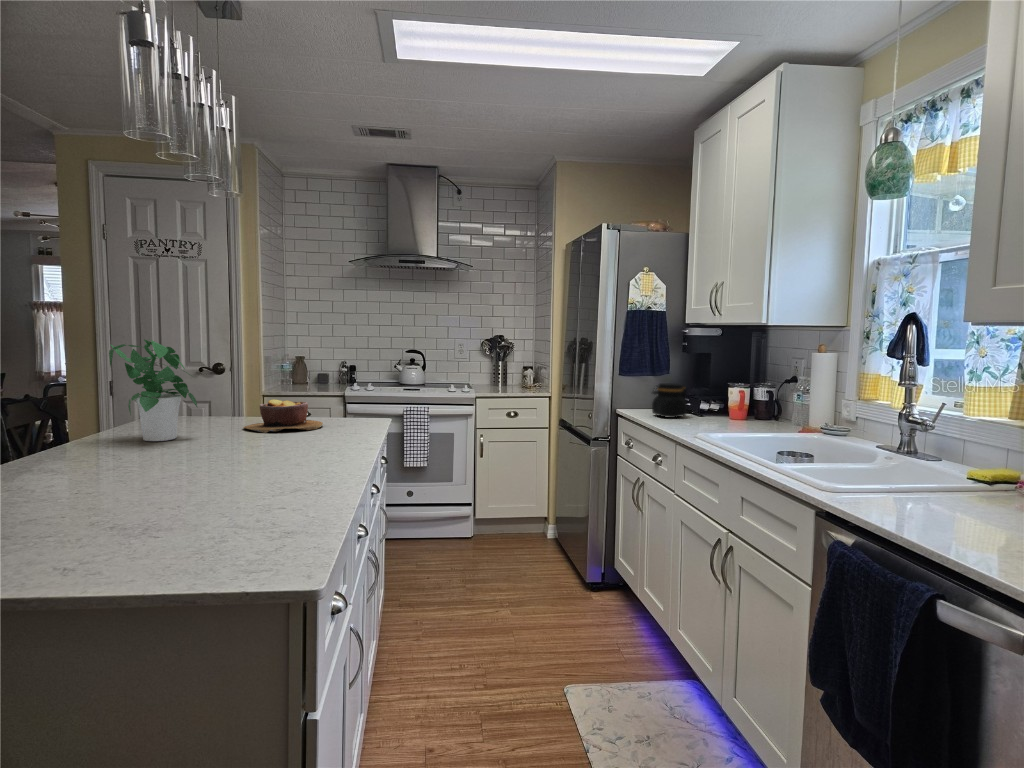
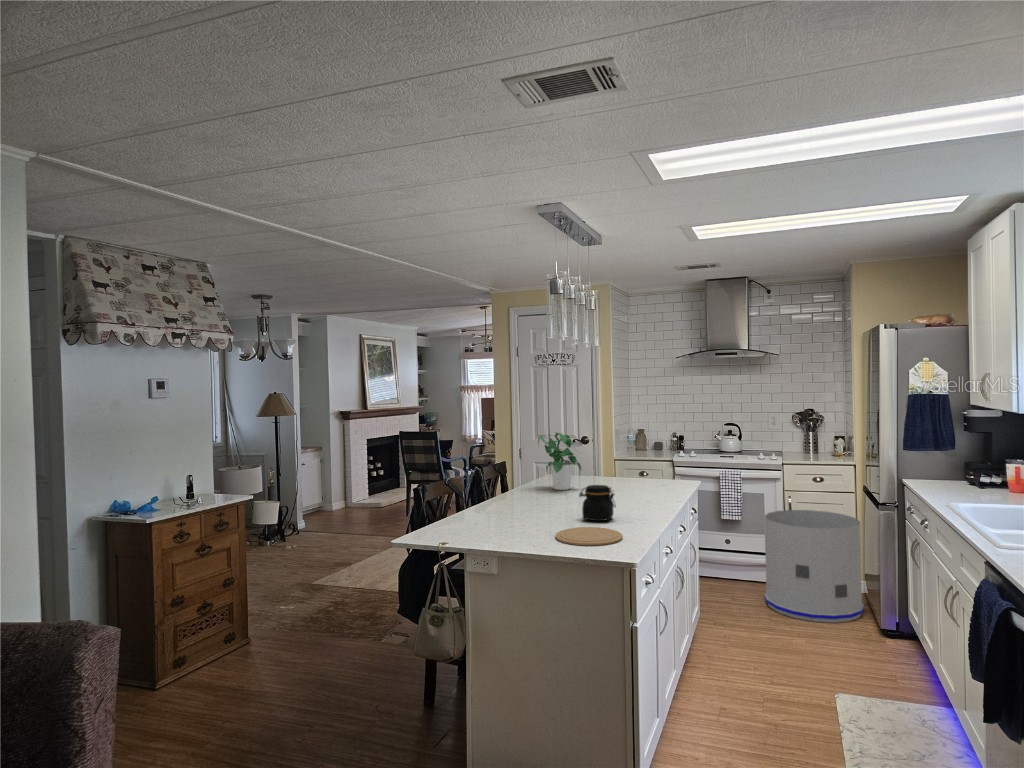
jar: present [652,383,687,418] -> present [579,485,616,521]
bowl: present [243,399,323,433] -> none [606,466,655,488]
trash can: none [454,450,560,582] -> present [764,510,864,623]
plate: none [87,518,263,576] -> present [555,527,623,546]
==
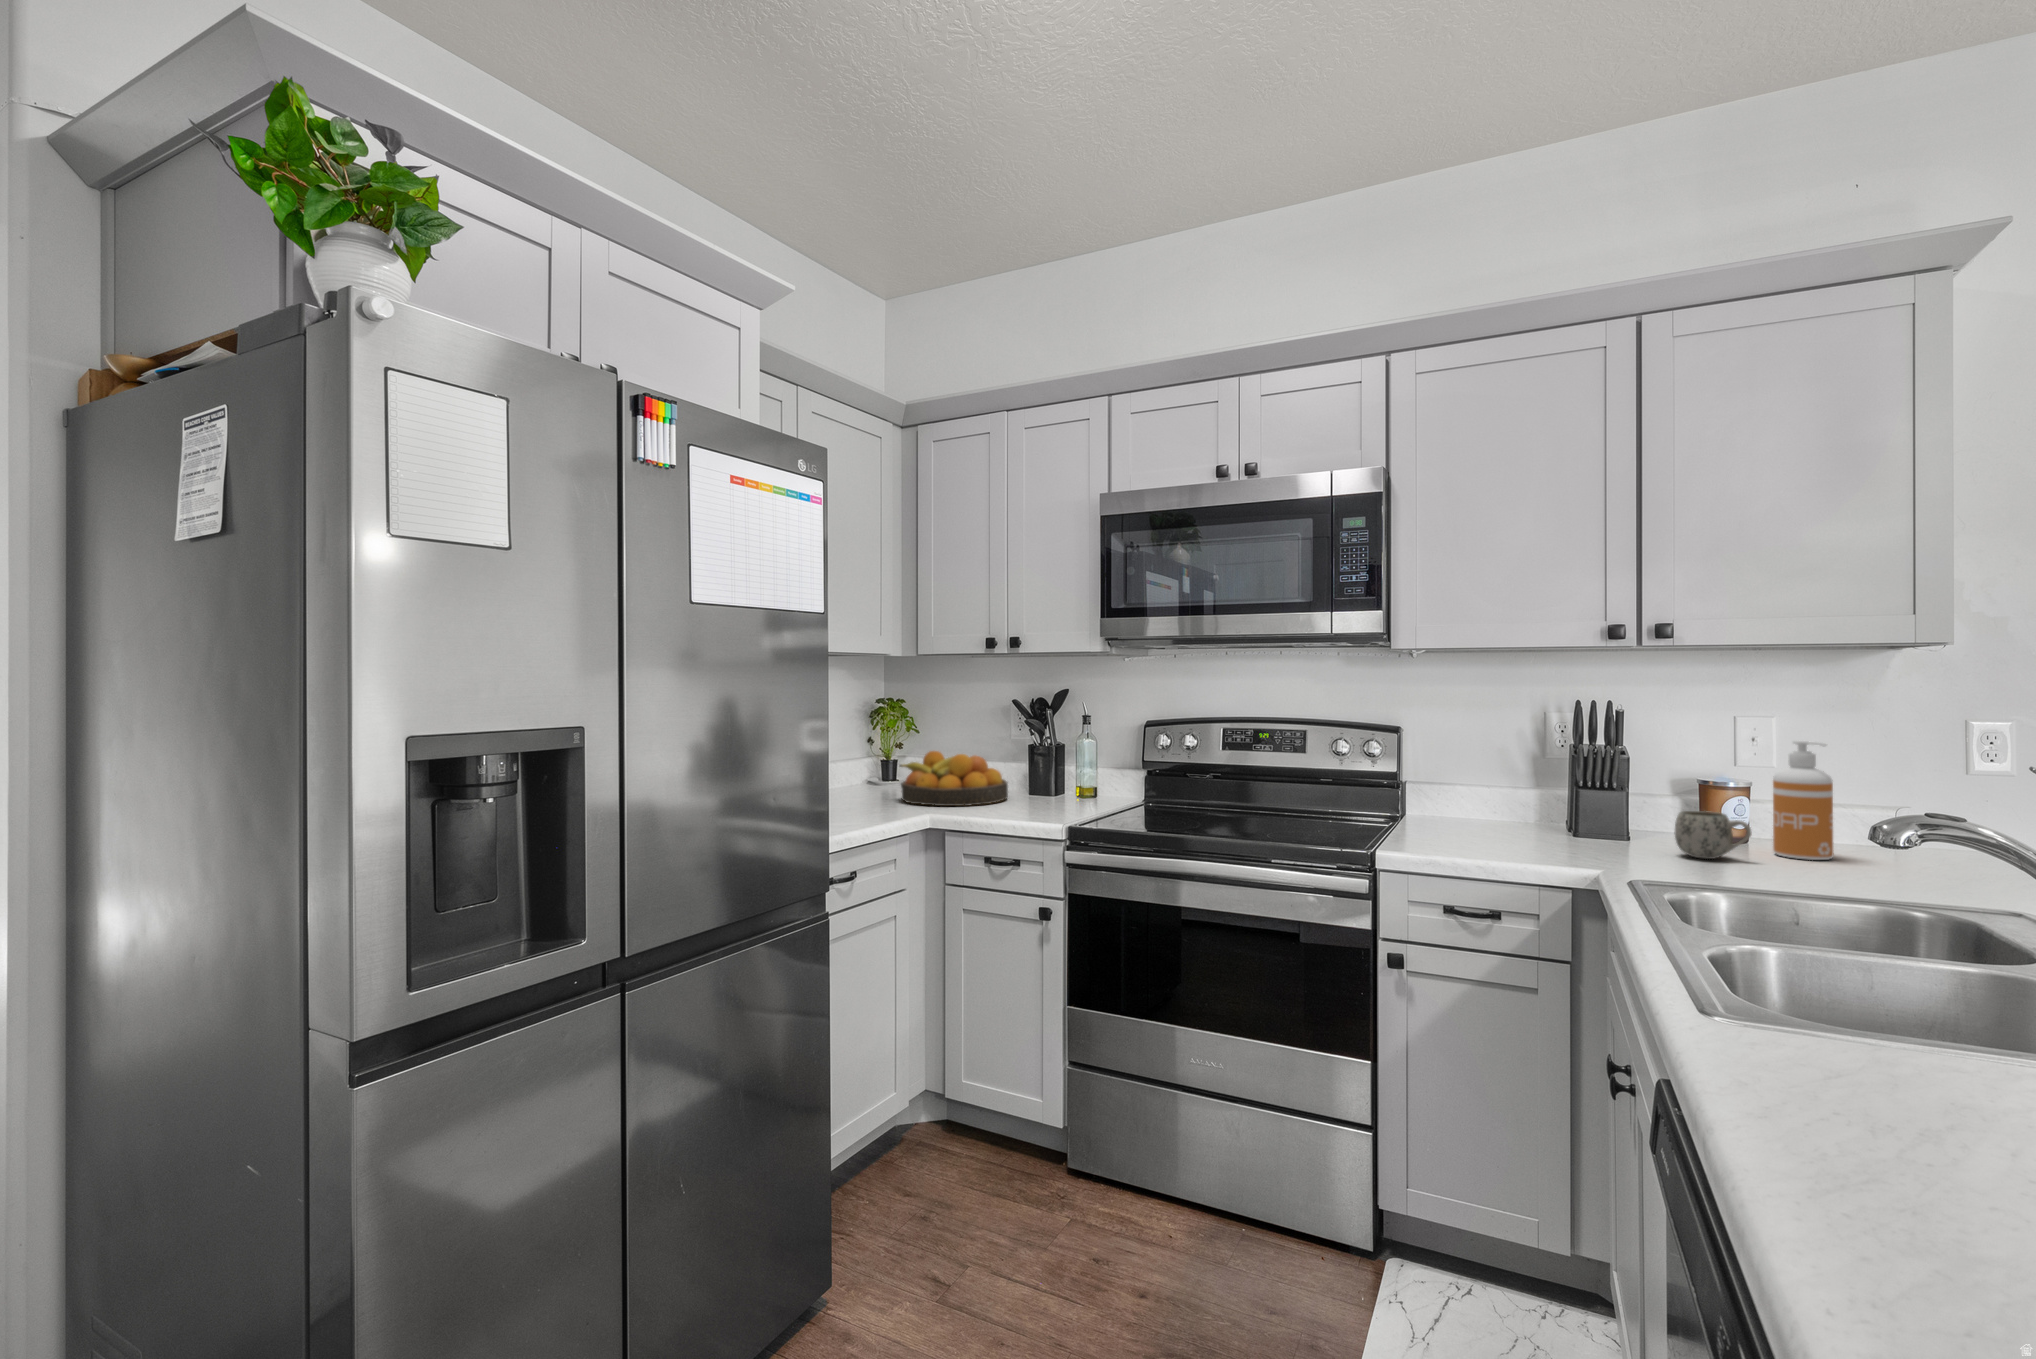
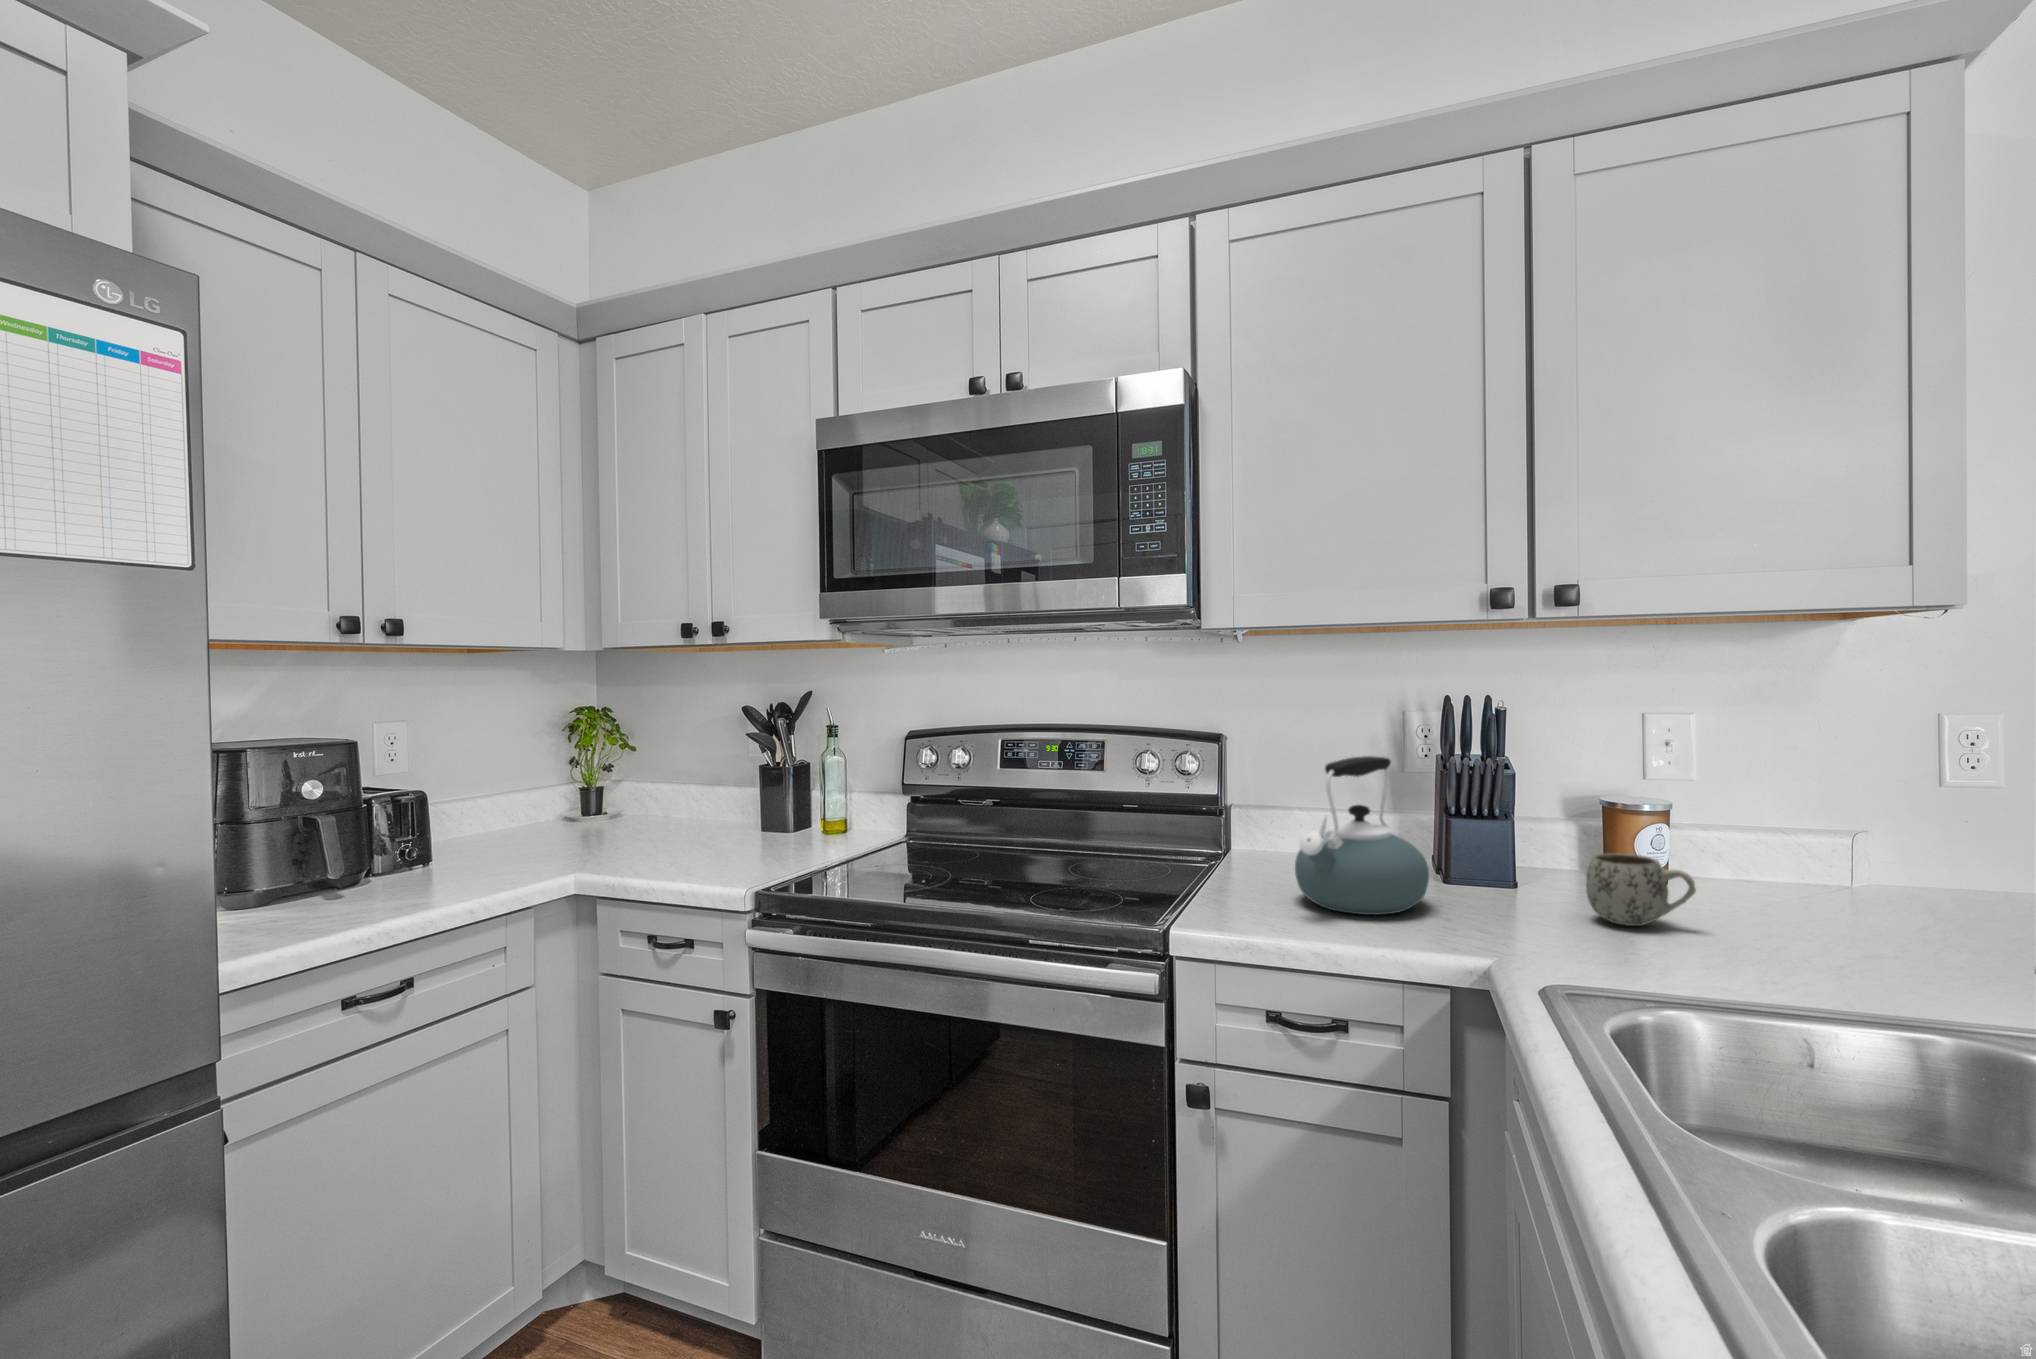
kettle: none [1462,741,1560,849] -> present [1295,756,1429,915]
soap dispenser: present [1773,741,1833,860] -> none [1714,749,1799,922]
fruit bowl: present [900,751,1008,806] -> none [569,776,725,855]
* * *
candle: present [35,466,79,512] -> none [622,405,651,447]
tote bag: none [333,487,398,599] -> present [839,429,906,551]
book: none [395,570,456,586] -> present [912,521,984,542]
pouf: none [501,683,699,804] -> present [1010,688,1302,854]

§ THE PROBLEM
Quote the listing above, but only from the line that shows "book: none [395,570,456,586]" through the line that shows "pouf: none [501,683,699,804]".

§ SOLUTION FOR THIS EXERCISE
book: none [395,570,456,586] -> present [912,521,984,542]
pouf: none [501,683,699,804] -> present [1010,688,1302,854]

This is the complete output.